What you have to do →
Lines in the records below that contain the word "Motorprix" must each be copied.

(Source data)
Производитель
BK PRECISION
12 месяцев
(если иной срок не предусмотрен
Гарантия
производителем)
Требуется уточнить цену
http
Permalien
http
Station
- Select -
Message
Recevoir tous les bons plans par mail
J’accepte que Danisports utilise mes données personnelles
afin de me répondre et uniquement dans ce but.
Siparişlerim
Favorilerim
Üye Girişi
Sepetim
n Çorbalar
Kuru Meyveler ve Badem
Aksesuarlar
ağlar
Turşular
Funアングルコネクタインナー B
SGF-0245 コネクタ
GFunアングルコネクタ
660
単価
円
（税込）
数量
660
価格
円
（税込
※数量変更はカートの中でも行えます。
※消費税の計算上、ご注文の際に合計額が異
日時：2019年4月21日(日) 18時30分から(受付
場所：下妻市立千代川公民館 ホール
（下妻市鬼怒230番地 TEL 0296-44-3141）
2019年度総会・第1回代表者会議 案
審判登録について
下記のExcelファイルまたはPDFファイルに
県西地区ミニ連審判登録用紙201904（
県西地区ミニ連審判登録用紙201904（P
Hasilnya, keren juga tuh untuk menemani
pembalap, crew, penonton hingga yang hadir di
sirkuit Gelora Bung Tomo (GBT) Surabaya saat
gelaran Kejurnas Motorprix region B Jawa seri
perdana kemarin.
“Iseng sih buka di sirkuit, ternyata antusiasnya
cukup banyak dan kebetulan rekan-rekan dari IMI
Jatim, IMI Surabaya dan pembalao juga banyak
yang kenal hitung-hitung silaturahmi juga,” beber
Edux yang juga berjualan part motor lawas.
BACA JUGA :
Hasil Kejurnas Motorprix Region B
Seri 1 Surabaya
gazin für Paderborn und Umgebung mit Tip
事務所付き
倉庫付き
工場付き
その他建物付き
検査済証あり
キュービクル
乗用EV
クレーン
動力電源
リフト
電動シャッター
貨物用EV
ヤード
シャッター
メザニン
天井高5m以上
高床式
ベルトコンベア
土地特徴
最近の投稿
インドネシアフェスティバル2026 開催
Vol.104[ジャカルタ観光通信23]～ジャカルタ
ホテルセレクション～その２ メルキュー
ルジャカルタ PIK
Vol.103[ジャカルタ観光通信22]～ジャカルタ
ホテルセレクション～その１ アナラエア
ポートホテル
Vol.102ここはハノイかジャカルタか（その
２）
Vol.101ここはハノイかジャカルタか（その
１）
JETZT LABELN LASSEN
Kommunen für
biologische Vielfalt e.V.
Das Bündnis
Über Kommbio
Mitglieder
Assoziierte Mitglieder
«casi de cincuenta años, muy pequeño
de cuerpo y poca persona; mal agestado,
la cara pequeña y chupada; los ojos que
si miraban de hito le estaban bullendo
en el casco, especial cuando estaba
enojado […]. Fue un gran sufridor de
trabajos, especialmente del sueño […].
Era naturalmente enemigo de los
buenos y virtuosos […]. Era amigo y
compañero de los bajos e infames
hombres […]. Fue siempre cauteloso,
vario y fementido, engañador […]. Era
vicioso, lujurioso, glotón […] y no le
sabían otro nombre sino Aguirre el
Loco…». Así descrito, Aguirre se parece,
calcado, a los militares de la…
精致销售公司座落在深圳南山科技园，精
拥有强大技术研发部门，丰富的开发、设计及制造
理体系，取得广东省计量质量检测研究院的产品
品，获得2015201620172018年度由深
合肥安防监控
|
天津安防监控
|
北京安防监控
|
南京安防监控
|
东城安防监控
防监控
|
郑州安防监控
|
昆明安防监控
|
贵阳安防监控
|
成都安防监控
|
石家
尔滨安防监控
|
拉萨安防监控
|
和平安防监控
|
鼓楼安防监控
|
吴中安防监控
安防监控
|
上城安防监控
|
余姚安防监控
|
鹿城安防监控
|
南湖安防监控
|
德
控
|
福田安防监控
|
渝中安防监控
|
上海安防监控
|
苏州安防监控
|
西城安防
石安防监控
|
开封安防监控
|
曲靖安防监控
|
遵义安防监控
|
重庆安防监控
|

Solved exercise →
gelaran Kejurnas Motorprix region B Jawa seri
Hasil Kejurnas Motorprix Region B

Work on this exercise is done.